Given text.

Investor Conference Call Details
Digital Realty Trust will host a conference call to discuss its 2008 third quarter results today, Wednesday, November 5, 2008 at 1:00 p.m. ET/10:00 a.m. PT. To participate in the live call, investors are invited to dial 800-240-0713 (for domestic callers) or 303-262-2053 (for international callers) at least five minutes prior to start time. A live webcast of the call will be available via the Investor Relations section of Digital Realty Trust's website at http://www.digitalrealtytrust.com. Please go to the website at least 15 minutes early to register and download and install any necessary audio software. If you are unable to listen to the live conference call, a telephone and webcast replay will be available after 12:00 pm PT on Wednesday, November 5, 2008 until 11:59 pm PT on Wednesday, November 12, 2008. The telephone replay can be accessed by dialing 800-405-2236 (for domestic callers) or 303-590-3000 (for international callers) and using reservation code 11120276#. A replay of the webcast will also be archived on Digital Realty Trust's website.

Provided material.
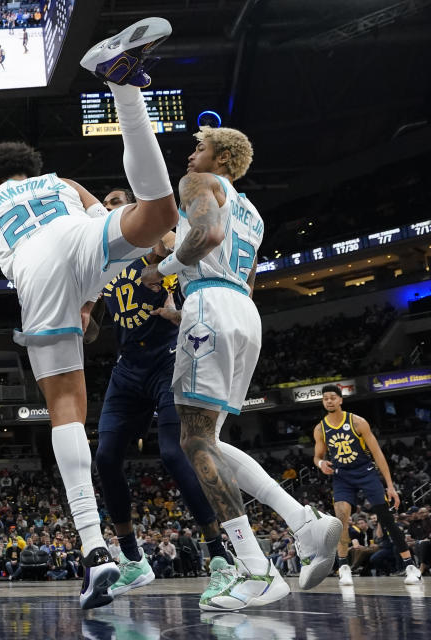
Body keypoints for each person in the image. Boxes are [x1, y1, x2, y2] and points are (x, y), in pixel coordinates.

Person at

What to work on. In the conference call notice, what reservation code must callers enter to reach the telephone replay?

Solution to this exercise. 11120276#